Krishna briefly describes the sacred ground: it includes “awareness of ‘I,’” insight, the senses and their powers, desire and pleasure, hatred and pain, the body, and thought. But an absence of arrogance, deceit, and harm; a commitment to patience, purity, and restraint; indifference to the senses and a refusal of the self; a lack of clinging to worldly desires and outcomes; and endless devotion to Krishna in yoga: all these qualities comprise the true wisdom of the “supreme self.”
The body comprises far more than physical things and the senses; it includes what many would consider the “mind,” which demonstrates that the body is what consciously learns to turn away from the material world before this wisdom is encoded in the eternal self. Therefore, even though the body is the seat of self-awareness, the eternal self is the seat of wisdom because “wisdom” figures more as an orientation toward existence than a conscious form of knowledge.
One gains immortality by coming to know Brahman, which lies beyond the world and is “said to be neither being / nor non-being.” This pervades everything, even though it is immaterial; it “bears all” without clinging and partakes of the gunas despite having none. It is inside and outside, far and near, too subtle for most to understand. It is what bears beings, “the absorber / and creator.” It lies beyond light and darkness, constituting wisdom’s content and its goal.
Brahman supersedes not only dualities that exist in the world but also the duality of being and non-being that governs what is and is not in the world. This is because, as Krishna has previously argued, Brahman is everywhere and pervades everything, even the material world and its gunas, even though it is itself immaterial and formless.
Krishna explains that a devotee who understands the sacred ground, wisdom, and wisdom’s object can become one with him. He tells Arjuna that matter and spirit have no beginning, and that gunas and transformation come from matter, as do cause and effect, whereas pleasure and pain are grounded in the spirit, which can reside in matter and cling to the gunas. Indeed, one is born only because the spirit clings to gunas. The highest spirit or highest self is that which observes.
The “sacred ground” is not only the lower self, but also that which must be known in order for one to gain true knowledge. Although pleasure and pain are evidence of one’s unwise attachment to the world, they nevertheless reside in the spirit because they arise from the way the spirit interacts with the gunas (especially rajas, or passion).
Some can “see the self / in the self, / through the self,” in meditation; others use the yoga of samkhya and others the yoga of action. Others still pass “beyond death” through devotion, even if they only come to know the self through testimony from others.
Krishna confirms that there are three separate, equally valid paths to transcendence: knowledge, action, and devotion. Although seeing the self in the self seems like a form of knowledge, it is subtly different from samkhya: the former comes from perceiving the self directly, whereas the second comes from abstract philosophical thought.

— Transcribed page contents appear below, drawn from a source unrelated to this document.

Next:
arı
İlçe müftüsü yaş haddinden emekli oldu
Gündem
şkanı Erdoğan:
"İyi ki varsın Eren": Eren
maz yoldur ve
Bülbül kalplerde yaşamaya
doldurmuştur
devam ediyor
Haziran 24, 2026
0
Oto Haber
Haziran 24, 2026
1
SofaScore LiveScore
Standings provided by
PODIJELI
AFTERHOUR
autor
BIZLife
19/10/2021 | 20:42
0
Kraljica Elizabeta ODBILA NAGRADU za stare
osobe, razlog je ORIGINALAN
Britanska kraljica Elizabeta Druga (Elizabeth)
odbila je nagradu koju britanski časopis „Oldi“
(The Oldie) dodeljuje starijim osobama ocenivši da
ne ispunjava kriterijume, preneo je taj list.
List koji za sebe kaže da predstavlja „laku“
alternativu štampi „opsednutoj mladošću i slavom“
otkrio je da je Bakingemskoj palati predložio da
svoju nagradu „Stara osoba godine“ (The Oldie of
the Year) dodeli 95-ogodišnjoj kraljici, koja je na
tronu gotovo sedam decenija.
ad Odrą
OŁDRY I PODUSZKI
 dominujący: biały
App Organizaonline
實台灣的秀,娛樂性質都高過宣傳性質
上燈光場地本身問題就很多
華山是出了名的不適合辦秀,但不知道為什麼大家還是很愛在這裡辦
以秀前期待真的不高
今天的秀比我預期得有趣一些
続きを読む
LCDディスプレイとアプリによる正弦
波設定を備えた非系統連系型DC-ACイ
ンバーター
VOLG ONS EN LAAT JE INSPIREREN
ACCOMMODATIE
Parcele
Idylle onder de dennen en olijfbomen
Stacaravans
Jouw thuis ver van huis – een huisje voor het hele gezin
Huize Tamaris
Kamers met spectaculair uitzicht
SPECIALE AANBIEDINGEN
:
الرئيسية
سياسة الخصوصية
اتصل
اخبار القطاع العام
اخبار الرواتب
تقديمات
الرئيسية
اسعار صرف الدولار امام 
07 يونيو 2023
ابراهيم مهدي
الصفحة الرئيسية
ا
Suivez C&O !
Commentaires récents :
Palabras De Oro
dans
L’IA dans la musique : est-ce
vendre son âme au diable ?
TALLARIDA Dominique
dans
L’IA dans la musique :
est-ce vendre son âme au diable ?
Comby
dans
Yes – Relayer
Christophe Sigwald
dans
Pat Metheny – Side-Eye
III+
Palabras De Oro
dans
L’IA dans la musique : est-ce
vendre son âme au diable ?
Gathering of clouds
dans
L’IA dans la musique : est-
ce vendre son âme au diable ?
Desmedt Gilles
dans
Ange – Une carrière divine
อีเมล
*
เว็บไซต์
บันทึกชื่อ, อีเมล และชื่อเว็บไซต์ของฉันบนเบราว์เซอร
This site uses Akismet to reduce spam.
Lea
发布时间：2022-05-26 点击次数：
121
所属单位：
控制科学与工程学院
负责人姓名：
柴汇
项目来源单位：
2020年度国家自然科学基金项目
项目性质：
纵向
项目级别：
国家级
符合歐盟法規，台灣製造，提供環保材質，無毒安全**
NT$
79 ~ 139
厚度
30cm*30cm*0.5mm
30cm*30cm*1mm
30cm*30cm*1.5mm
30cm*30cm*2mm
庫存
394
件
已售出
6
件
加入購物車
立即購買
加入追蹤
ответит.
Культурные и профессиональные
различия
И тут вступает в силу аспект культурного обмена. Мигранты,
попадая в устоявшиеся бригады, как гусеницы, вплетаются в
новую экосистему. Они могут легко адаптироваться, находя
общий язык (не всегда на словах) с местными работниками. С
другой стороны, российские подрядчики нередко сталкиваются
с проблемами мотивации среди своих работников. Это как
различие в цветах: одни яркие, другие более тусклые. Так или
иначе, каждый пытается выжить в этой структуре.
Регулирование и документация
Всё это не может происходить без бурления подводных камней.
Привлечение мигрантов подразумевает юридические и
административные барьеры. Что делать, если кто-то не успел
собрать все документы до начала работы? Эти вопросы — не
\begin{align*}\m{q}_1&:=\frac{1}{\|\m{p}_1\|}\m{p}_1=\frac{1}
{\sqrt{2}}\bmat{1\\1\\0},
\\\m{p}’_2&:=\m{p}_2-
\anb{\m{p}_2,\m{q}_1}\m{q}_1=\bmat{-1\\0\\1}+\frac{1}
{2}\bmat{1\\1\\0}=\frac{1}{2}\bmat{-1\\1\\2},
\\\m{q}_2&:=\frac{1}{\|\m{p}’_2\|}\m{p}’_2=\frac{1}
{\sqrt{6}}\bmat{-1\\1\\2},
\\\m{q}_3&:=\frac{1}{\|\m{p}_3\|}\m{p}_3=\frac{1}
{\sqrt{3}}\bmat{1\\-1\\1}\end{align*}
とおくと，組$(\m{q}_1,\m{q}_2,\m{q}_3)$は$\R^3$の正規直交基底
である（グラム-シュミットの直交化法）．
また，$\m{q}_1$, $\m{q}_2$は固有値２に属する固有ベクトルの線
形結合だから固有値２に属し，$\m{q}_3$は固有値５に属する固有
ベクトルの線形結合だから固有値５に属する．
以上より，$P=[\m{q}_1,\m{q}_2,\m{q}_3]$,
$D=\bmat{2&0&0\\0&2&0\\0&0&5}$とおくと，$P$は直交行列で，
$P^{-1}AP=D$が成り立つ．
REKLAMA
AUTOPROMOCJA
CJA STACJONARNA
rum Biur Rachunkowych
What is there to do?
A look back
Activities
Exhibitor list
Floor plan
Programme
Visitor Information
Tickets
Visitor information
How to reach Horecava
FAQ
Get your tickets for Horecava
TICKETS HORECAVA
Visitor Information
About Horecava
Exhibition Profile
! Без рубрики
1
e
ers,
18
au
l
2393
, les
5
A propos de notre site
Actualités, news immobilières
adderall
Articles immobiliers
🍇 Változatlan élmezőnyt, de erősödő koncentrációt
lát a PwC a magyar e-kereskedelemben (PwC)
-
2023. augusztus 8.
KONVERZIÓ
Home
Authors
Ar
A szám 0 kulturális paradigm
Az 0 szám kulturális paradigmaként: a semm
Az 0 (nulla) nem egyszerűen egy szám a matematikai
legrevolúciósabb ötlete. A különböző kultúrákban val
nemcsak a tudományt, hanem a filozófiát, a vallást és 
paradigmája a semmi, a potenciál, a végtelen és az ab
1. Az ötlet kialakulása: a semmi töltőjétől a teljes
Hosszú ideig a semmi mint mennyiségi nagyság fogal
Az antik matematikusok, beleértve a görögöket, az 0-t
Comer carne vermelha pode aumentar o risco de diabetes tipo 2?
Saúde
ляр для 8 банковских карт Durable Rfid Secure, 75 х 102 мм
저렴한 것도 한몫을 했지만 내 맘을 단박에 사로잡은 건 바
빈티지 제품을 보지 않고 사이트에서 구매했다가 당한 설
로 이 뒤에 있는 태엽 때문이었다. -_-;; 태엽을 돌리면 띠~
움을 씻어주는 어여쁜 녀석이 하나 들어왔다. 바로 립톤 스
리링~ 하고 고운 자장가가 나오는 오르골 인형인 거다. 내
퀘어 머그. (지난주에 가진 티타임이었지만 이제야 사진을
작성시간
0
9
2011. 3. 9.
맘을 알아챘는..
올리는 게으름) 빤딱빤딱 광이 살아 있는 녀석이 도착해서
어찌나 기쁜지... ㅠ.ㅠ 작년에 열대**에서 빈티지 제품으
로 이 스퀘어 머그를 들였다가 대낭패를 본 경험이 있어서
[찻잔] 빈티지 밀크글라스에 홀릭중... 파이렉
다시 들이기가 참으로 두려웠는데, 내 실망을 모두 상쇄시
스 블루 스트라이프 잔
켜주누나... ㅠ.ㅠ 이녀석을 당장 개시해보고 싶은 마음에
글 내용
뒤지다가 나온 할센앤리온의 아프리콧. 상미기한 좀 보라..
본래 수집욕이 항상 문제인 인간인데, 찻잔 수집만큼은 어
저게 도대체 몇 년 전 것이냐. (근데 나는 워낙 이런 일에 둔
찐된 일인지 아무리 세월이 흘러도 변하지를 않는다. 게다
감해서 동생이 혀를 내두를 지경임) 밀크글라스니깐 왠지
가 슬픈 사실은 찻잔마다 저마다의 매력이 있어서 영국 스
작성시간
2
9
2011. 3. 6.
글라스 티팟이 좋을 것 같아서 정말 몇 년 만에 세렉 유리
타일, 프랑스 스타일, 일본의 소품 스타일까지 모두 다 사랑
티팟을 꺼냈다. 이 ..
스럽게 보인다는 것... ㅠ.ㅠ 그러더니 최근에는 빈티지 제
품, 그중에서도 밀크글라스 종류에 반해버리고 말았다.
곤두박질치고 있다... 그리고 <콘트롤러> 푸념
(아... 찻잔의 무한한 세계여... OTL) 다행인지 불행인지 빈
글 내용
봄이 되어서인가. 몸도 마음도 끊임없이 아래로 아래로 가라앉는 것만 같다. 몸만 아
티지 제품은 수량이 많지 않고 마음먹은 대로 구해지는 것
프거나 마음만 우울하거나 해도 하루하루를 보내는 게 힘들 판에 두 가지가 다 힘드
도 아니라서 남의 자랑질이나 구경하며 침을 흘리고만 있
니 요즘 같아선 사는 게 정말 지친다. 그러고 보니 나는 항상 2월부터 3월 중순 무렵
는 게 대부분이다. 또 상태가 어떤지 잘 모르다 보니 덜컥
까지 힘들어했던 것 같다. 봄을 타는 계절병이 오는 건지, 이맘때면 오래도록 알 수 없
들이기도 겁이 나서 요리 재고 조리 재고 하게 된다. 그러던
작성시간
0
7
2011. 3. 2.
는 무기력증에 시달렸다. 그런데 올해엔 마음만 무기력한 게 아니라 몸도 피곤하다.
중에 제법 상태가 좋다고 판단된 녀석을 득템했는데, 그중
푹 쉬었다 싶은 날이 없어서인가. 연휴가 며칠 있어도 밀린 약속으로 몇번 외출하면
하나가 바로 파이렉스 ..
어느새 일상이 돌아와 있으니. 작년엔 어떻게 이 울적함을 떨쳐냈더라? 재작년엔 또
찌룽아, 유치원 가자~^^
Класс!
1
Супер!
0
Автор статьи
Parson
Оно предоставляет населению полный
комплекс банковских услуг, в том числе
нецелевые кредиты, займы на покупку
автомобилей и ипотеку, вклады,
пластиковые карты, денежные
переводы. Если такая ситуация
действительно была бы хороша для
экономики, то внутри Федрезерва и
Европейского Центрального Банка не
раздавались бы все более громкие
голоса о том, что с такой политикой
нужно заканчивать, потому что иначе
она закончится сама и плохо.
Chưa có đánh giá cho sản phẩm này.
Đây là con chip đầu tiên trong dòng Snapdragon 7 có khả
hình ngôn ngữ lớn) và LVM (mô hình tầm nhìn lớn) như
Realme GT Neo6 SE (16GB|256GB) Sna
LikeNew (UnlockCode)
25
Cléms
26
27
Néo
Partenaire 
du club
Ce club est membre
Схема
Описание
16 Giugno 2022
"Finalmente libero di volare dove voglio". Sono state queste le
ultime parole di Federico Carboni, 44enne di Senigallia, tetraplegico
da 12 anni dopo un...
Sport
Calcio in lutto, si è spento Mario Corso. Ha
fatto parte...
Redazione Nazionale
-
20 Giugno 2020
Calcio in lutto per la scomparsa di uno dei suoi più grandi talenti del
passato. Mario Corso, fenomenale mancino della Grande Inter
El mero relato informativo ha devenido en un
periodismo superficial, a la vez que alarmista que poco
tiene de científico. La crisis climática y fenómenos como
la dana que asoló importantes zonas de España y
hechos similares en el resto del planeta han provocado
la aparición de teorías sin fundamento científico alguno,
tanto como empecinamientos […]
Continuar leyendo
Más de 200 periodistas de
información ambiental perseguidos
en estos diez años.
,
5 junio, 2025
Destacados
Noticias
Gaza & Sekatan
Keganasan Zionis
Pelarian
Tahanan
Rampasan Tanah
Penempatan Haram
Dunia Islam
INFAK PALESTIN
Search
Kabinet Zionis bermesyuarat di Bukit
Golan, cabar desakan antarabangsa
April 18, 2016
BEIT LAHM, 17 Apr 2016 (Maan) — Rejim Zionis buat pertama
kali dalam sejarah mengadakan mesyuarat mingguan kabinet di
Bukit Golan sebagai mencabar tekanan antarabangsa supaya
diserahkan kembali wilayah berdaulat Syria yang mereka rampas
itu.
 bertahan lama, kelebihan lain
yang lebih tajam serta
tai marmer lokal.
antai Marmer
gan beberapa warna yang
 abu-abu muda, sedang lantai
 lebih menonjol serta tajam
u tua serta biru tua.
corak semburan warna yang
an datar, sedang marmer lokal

Anything that comes into being emerges from the union between the sacred ground and the knower. One who sees the highest lord everywhere, does not harm the self, realizes that they are not the agent of their material actions, and sees a multiplicity of ways of being everywhere can move beyond death. The imperishable self lacks gunas, a beginning, or action; it is like space, everywhere yet unmarked by anything that occupies it. It illuminates the sacred ground like the sun illuminates the earth. Knowing the difference between this sacred ground and the knower can lead people to the freedom of the highest realm.
All material things exist at the juncture of lower and higher selves, so their character relies upon the particular understanding that the knower (higher self) develops about the sacred ground (lower self). Wisdom means seeing the higher self that is immanent in all lower selves (recognizing that everything has the same kind of essential higher self and is therefore a dimension of the same universal being) while still sharply distinguishing between what properly belongs to the higher self and what does not.